◆ **Task prompt**: When you transcribe the listing, keep each line exact and drop the pictures.

◆ **Record excerpts**:
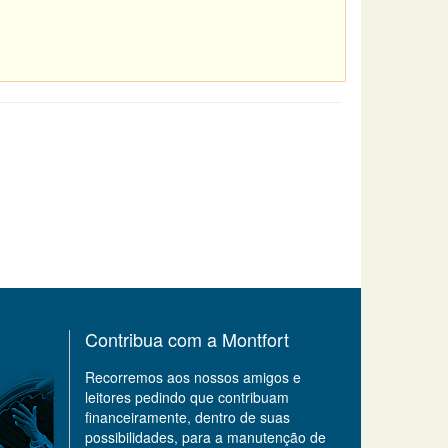
Contribua com a Montfort
Recorremos aos nossos amigos e
leitores pedindo que contribuam
financeiramente, dentro de suas
possibilidades, para a manutenção de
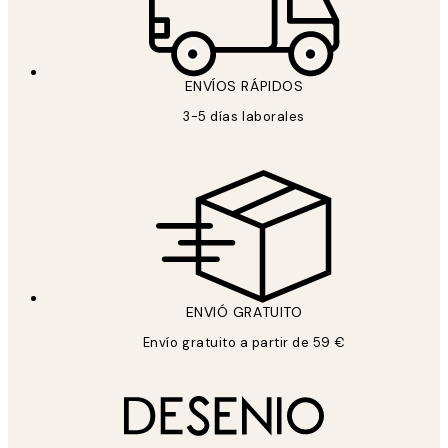
ENVÍOS RÁPIDOS
3-5 días laborales
ENVIÓ GRATUITO
Envío gratuito a partir de 59 €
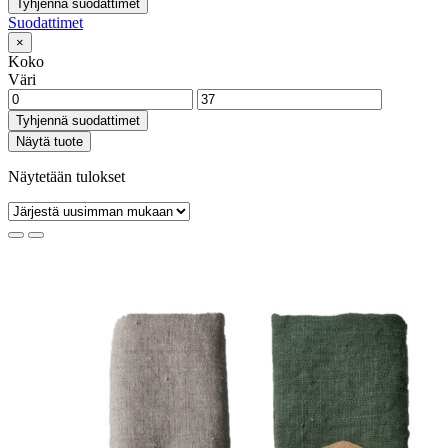
Tyhjennä suodattimet
Suodattimet
×
Koko
Väri
Tyhjennä suodattimet
Näytä tuote
Näytetään tulokset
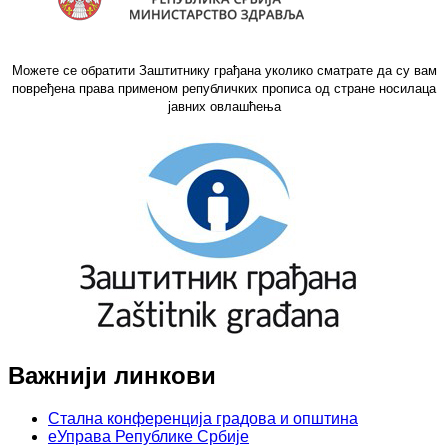
Можете се обратити Заштитнику грађана уколико сматрате да су вам
повређена права применом републичких прописа од стране носилаца
јавних овлашћења
Важнији линкови
Стална конференција градова и општина
еУправа Републике Србије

◆ **Result for this exercise**:
Contribua com a Montfort
Recorremos aos nossos amigos e
leitores pedindo que contribuam
financeiramente, dentro de suas
possibilidades, para a manutenção de
ENVÍOS RÁPIDOS
3-5 días laborales
ENVIÓ GRATUITO
Envío gratuito a partir de 59 €
Tyhjennä suodattimet
Suodattimet
×
Koko
Väri
Tyhjennä suodattimet
Näytä tuote
Näytetään tulokset
Можете се обратити Заштитнику грађана уколико сматрате да су вам
повређена права применом републичких прописа од стране носилаца
јавних овлашћења
Важнији линкови
Стална конференција градова и општина
еУправа Републике Србије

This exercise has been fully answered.